3. Don’t always be specific
Yeah, okay — the irony here isn’t lost on us. But while giving distinct details is important to character descriptions, so is knowing when concrete descriptions aren’t needed. Words, after all, are not limited to describing physical things. So don’t limit your prose, either.
Be abstract
Feel free to stretch the boundaries of what you’re describing and how you’re describing it. Rather than simply pointing out concrete characteristics or actions, feel free to describe abstractions, like this passage from Neil Gaiman’s Neverwhere:
“Mr. Croup likes words, while Mr. Vandemar is always hungry. Also, they look nothing alike.”
Or, describe physical characteristics in an abstract way — that is, use similes and metaphors. In A Christmas Carol, Dickens does not describe Scrooge as a Christmas-hating miser.

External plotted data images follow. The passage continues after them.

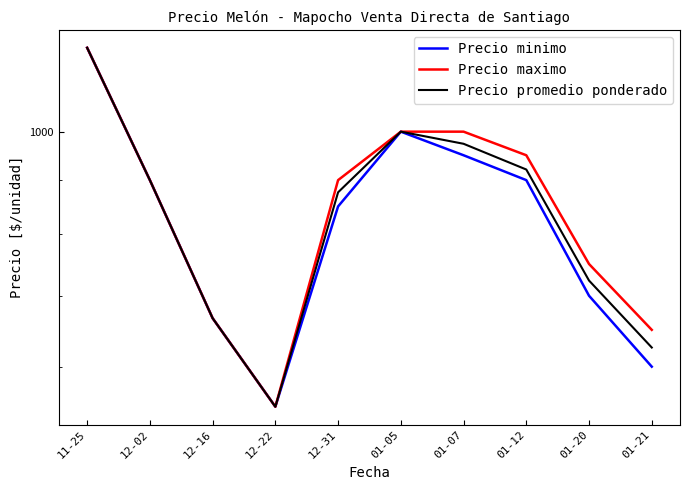

Does the chart display data point markers on the line(s)?

No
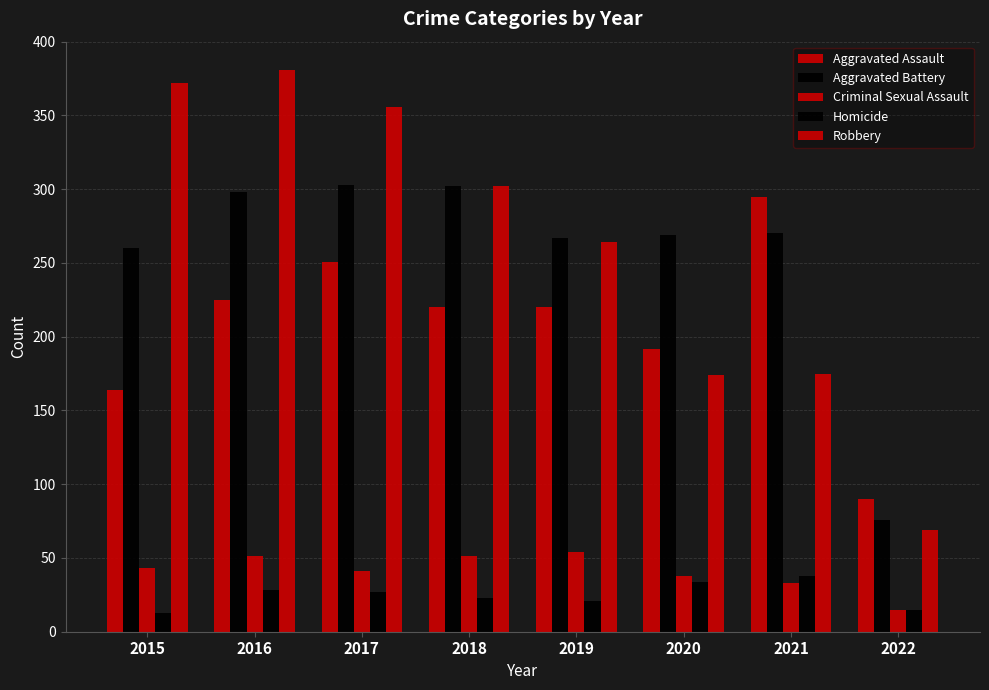

How many data points does each series have?

8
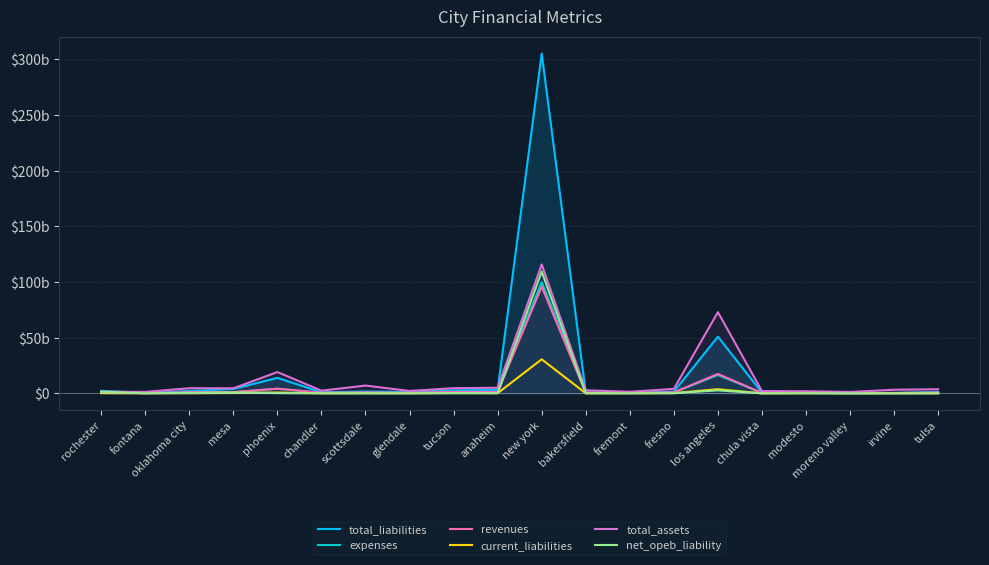

True or false: total_assets has more than 1 interior local peaks.

True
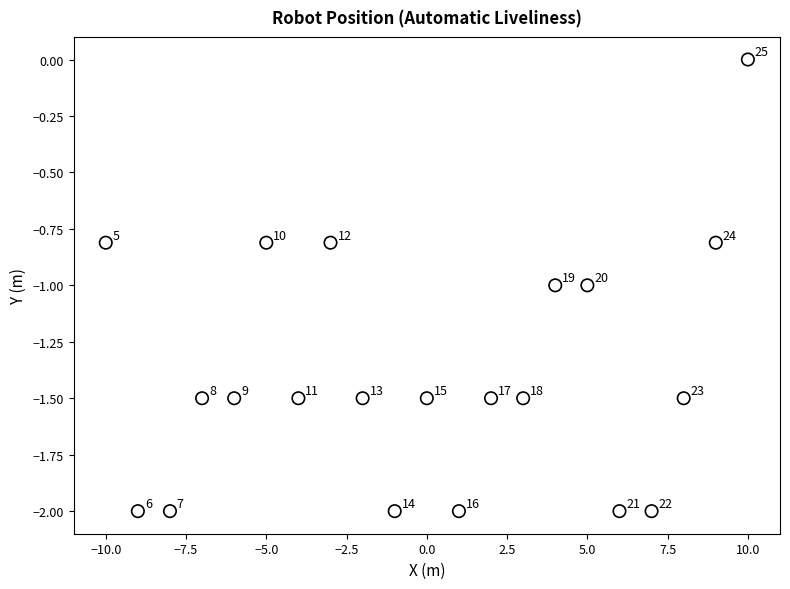

What is the range of X values (max minus min)?

20.0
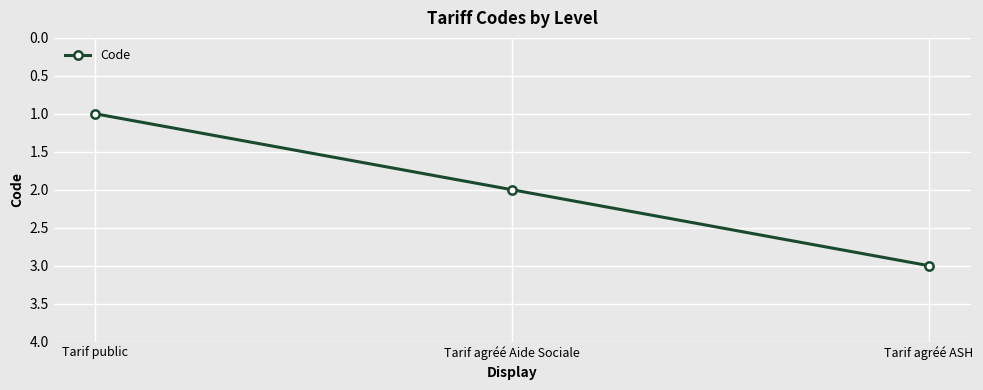

Reading right to left, list all the values displayed in this chart.

Tarif agréé ASH=3	Tarif agréé Aide Sociale=2	Tarif public=1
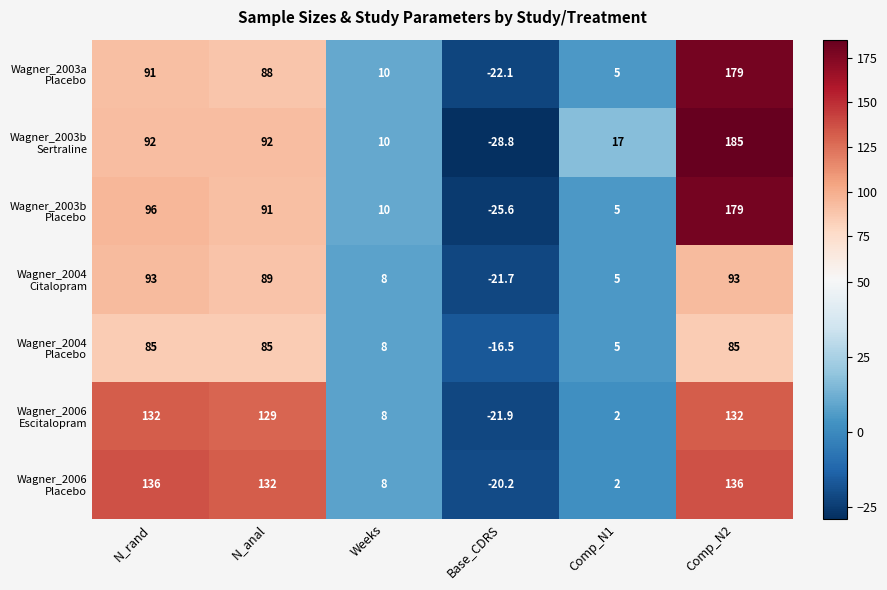

What is the spread (max minus min) of values at Weeks?

2.0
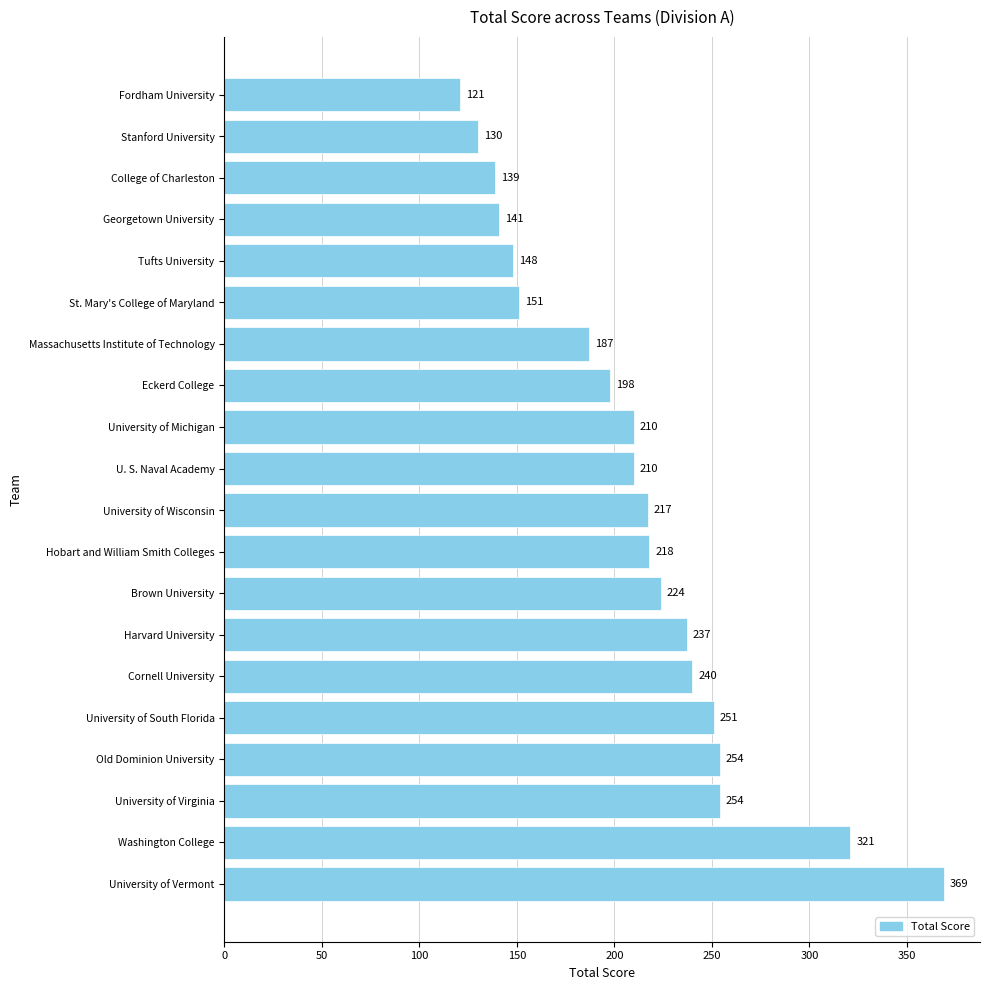

What is the difference between the maximum and second lowest values?

239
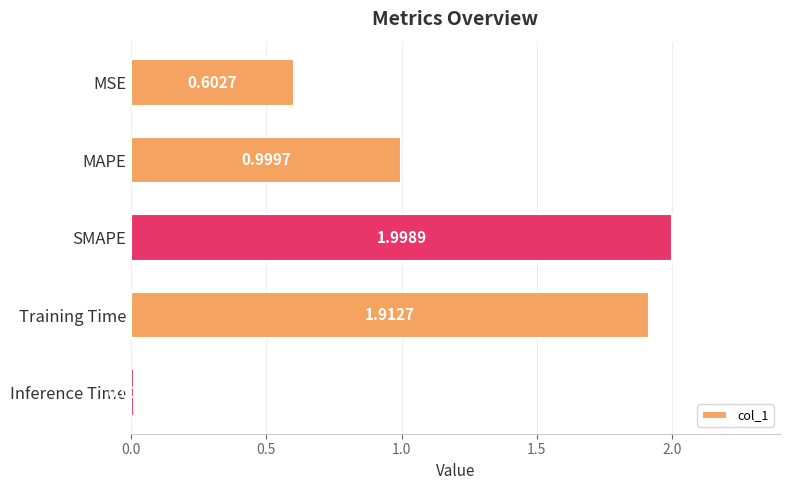

Which label corresponds to the largest value in the chart?

SMAPE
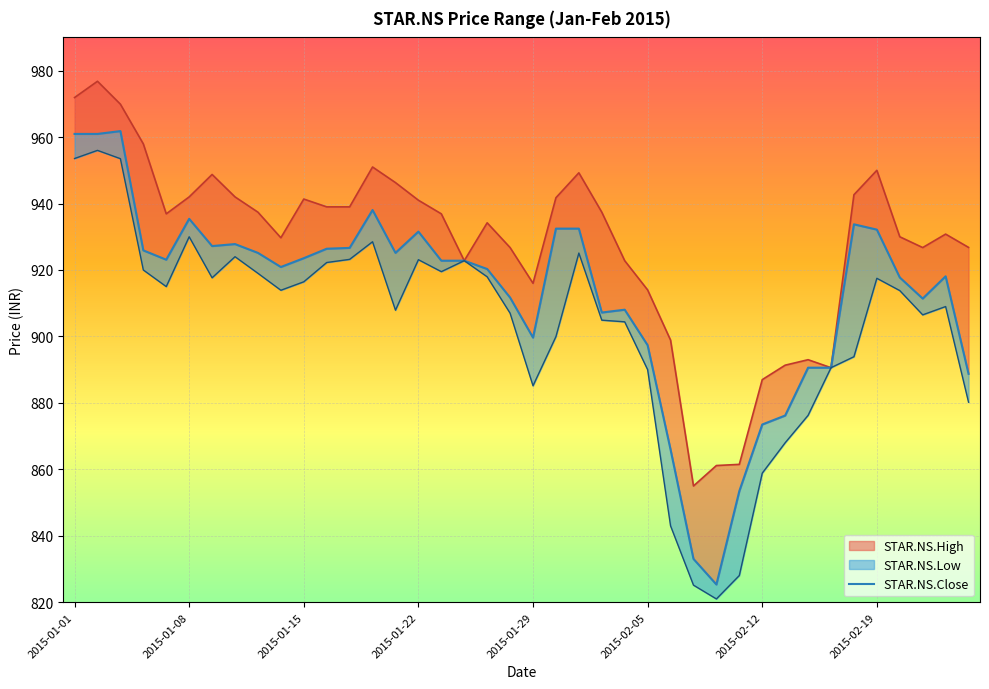

What are all the series names shown in the legend?

STAR.NS.High, STAR.NS.Close, STAR.NS.Low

Instead, Scrooge is:
“Hard and sharp as flint, from which no steel had ever struck out generous fire; secret, and self-contained, and solitary as an oyster.”
Be biased
Whether you’re describing yourself to a friend or a friend is describing you to someone else, it’s very unlikely either of you would give a painstaking, perfectly objective account.. Biases exist in every aspect of life, so it’s okay to be biased in character descriptions, too.
If a first person narrator is describing themselves, they might comment on their own attractiveness, like Humbert Humbert in Lolita:
“I was, and still am, despite mes malheurs, an exceptionally handsome male; slow-moving, tall, with soft dark hair and a gloomy but all the more seductive cast of demeanor.”
Or you could have one character describe another, which illuminates the attributes of the latter and the perception of the former. Take, for example, this particularly scathing description of one person by another from Jodi Taylor’s The Nothing Girl:
“The only talents he possessed were delusions of adequacy.”
This sentence succinctly describes a not-quite-self-aware underachiever. But it also illustrates a narrator with a not-so-objective opinion of him.
Show, don’t tell
Yup. The golden rule of writing applies here as well. At the end of the day, no matter what you decide to reveal to your audience, the most important aspect of character descriptions is how you reveal it. Regardless of how special, unique, or honest-to-god awesome your protagonist is, a reader forced to trudge through page after page of intensive description will find any character boring.
Instead, think of how we learn things about other people in real life. Very rarely does the color of our eyes or the shape of our nose describe who we are. We don’t tell everything there is to know about each other — we showit, through our expressions, perceptions, actions, preferences, and even our stuff. Apply that same rule to your character descriptions, and your characters (and readers) will thank you for it.